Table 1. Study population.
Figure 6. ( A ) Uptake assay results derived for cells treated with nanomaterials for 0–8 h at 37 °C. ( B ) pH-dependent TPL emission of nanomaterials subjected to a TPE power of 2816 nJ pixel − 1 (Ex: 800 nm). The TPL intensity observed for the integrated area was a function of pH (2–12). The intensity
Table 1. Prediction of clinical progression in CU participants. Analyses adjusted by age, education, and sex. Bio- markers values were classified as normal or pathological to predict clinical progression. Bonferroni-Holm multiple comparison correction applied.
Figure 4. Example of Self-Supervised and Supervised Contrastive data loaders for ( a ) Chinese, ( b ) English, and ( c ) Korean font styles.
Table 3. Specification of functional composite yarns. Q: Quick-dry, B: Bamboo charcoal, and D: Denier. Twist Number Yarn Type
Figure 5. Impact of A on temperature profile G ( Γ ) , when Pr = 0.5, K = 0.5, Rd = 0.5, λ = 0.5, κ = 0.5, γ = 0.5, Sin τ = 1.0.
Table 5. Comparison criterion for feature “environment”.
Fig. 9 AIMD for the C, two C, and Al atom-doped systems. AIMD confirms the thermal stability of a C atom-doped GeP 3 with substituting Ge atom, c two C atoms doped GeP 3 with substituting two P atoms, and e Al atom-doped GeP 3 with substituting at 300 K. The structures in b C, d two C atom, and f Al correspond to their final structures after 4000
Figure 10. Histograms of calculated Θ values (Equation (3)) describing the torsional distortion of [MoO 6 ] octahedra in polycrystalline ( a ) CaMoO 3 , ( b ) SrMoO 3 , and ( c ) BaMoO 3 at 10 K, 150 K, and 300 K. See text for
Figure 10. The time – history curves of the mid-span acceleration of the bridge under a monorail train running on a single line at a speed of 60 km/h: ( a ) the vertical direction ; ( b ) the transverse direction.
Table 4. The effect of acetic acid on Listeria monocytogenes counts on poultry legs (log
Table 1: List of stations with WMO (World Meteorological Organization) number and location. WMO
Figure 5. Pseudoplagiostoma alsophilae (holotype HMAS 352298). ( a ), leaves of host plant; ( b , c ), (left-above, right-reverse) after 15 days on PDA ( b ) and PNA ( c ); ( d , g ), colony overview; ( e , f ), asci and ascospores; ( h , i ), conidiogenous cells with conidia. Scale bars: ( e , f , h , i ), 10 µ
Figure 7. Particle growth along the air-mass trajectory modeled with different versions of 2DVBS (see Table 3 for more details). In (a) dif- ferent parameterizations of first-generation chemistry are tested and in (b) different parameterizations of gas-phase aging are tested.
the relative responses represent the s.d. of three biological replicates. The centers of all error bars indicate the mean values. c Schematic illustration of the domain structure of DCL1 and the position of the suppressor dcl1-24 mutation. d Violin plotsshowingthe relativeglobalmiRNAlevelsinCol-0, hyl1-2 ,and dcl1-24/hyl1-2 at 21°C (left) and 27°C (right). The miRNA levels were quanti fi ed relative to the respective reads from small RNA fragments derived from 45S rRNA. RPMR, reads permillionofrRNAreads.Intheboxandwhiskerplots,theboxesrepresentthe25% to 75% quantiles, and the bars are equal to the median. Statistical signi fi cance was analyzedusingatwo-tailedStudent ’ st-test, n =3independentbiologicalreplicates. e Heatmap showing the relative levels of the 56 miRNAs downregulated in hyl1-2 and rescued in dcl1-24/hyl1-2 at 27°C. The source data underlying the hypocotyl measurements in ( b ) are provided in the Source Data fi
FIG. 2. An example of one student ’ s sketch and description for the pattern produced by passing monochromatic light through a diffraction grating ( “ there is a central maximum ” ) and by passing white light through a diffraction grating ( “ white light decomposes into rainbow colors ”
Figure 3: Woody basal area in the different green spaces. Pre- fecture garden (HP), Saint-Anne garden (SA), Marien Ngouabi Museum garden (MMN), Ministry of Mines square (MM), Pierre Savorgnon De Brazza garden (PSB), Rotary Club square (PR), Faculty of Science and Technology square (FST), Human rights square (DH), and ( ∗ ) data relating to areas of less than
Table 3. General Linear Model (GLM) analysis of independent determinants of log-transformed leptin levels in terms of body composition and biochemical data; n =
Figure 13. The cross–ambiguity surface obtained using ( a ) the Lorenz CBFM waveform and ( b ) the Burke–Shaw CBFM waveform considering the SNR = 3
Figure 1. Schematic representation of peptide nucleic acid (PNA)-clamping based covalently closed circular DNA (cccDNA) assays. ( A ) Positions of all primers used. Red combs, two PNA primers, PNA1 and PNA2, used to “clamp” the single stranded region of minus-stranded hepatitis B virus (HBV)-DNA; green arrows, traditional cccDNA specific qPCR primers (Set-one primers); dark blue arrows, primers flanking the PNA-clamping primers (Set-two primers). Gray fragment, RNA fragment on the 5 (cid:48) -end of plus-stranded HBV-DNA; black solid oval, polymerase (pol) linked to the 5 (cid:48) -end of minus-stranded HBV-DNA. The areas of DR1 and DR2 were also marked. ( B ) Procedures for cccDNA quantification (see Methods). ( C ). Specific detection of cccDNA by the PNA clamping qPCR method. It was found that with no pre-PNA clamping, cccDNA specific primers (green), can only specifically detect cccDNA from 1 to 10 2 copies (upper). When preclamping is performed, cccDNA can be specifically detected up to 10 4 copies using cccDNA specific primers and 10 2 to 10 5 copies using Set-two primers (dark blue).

EXERCISE REQUIREMENTS: Retype only this portion of the data above: the line containing "Table 3. General", the line containing "Figure 13. The", and all lines between them, exactly.

TASK SOLUTION:
Table 3. General Linear Model (GLM) analysis of independent determinants of log-transformed leptin levels in terms of body composition and biochemical data; n =
Figure 13. The cross–ambiguity surface obtained using ( a ) the Lorenz CBFM waveform and ( b ) the Burke–Shaw CBFM waveform considering the SNR = 3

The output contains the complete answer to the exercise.